Читать «Физика и музыка» онлайн - страница 13

Глеб Борисович Анфилов

Прошли века. И, когда в Софийский собор заглянули летописцы скрипичного искусства, радости их не было конца. Под церковными сводами раздались возгласы:

— Инструмент прижат к плечу! Это великолепно!

— А посмотрите на смычок! Он прямой, как рапира!

Что ж тут особенного? В чем причины восторга? В том, что во всех более ранних изображениях смычковых инструментов — индийских раванастров, китайских хуциней, арабских ребабов — не было и намека на то, чтобы их при игре прикладывали к плечу, как это делают все нынешние скрипачи. Инструменты ставили на колени вертикально, но никогда не прижимали к шее.

А смычок? На всех более ранних изображениях он был выгнут, как лук. Прямой смычок (а значит, более легкий и подвижный) впервые появился именно на киевской фреске.
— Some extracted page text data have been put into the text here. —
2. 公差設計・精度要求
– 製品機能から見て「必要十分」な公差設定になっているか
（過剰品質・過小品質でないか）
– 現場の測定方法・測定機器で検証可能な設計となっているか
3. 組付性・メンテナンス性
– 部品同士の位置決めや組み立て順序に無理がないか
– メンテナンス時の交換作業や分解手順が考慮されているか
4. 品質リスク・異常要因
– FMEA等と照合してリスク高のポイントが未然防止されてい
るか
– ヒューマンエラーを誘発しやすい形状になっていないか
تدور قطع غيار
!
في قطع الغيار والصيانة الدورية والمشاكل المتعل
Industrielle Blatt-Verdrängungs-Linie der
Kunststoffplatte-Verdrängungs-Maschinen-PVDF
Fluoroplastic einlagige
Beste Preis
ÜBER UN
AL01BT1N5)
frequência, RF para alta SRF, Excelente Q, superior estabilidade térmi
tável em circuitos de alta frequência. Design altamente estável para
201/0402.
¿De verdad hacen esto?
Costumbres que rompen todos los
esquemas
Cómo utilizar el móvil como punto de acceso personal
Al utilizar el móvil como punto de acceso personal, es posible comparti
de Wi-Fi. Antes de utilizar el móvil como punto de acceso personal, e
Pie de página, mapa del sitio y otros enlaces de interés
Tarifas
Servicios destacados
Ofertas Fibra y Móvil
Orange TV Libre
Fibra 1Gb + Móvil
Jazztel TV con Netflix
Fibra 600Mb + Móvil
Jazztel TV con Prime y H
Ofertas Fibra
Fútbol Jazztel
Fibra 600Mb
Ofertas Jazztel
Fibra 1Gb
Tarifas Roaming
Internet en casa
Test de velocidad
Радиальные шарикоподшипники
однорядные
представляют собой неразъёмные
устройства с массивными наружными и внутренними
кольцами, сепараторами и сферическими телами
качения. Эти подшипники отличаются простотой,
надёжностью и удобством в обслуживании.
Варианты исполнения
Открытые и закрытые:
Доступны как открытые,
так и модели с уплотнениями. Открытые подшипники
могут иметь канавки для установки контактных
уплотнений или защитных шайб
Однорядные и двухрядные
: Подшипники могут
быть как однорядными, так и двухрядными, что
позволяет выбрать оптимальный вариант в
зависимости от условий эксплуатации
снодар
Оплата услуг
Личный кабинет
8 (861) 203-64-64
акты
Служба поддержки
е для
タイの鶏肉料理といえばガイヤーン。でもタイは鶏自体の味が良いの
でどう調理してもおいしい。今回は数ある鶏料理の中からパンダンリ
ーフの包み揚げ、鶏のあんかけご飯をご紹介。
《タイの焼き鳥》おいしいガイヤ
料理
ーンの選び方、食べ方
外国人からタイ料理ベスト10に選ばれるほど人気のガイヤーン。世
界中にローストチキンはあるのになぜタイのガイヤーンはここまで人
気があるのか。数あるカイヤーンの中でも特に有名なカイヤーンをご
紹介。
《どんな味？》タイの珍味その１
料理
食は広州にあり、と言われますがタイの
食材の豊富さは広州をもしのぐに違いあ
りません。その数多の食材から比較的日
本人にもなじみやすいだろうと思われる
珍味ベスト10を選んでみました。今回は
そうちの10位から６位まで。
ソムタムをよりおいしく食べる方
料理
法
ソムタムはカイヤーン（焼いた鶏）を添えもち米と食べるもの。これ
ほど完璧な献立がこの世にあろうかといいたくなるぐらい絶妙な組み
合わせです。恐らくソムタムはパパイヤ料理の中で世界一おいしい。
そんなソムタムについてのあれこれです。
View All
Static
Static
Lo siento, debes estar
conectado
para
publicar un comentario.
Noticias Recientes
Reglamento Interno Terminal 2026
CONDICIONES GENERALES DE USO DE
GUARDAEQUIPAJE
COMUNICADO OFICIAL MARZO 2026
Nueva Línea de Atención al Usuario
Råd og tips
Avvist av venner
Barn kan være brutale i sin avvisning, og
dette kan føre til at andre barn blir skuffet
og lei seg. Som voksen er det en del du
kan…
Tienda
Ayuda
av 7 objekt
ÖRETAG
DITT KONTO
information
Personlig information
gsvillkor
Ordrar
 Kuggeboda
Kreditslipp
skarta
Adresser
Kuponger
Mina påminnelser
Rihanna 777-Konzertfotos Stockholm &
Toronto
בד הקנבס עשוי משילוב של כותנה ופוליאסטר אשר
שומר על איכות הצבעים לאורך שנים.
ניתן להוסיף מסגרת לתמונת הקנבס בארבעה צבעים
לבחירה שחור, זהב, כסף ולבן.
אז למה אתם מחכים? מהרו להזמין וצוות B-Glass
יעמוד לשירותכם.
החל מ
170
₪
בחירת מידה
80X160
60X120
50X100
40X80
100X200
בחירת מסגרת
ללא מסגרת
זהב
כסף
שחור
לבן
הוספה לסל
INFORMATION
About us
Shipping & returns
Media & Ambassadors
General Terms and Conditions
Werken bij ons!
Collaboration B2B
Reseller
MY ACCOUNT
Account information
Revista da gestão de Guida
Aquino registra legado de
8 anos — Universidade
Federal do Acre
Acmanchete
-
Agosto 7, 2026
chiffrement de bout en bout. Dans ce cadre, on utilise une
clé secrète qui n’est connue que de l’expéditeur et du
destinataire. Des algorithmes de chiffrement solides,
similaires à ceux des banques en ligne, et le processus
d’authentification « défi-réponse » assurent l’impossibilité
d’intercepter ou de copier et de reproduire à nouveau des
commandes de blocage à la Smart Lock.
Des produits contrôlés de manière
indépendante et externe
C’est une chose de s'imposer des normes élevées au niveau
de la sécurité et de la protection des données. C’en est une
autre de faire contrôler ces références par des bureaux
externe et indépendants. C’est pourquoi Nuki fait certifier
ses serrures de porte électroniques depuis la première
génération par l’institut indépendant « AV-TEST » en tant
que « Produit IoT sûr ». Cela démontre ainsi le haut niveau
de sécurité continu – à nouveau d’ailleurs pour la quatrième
Заметим заодно, что потом (уже в XVIII столетии) его стали даже выгибать в обратную сторону — к волосяной ленте, чтобы при случайных изгибах древка (трости) лента не ослаблялась, а натягивалась.

Киевская фреска была написана в конце XI века, а в Западной Европе похожие изображения стали рисовать в XVI веке: через пятьсот лет! И поэтому очень возможно, что Древняя Русь была родиной современного способа скрипичной игры.

Южные славяне издревле услаждали свой слух, «водя конским хвостом по овечьим жилам». Бродячие западноевропейские жонглеры переняли у славян примитивные смычковые фидели. Свои же, русские скоморохи давным-давно обзавелись трехструнными гудками (это слово поначалу не имело никакого отношения к фабричному свистку). А от гудков было рукой подать до скрыпиц — тех самых, которые клали на плечо.

К сожалению, на Руси «гудебные сосуды» жестоко искоренялись. Редко-редко, когда у владык случалось веселое настроение, ватаги народных музыкантов приглашались в кремлевские хоромы. Чаще мудрость царей и святость патриархов вели к тому, что мастера-«домерщики» и скоморохи-«гудошники» ставились на одну доску с ворами. Воеводам рассылались монаршие веления вроде такого: «А где объявятся домры, и сурны, и гудки, и гусли, и хари, и всякие гудебные бесовские сосуды, то все велеть вынимать и, изломав те бесовские игры, велеть сжечь». Сама Москва подавала пример диким музыкальным погромам. Несчастные музыканты безжалостно изгонялись, инструменты возами свозились в Замоскворечье и предавались огню.

Мастера «гудошного» промысла, понятно, стали уходить подальше от такого «гостеприимства». Все больше музыкальных умельцев объявлялось в польских землях, во Франции, Италии. Там родичи наших гудков завели себе «талию», вроде гитарной, и дали начало ныне забытым многострунным виолам, которые пришлись по вкусу средневековым аристократам изысканной нежностью звука. А потом и простой народ Европы получил отличный музыкальный подарок — четырехструнную голосистую чудесницу-скрипку.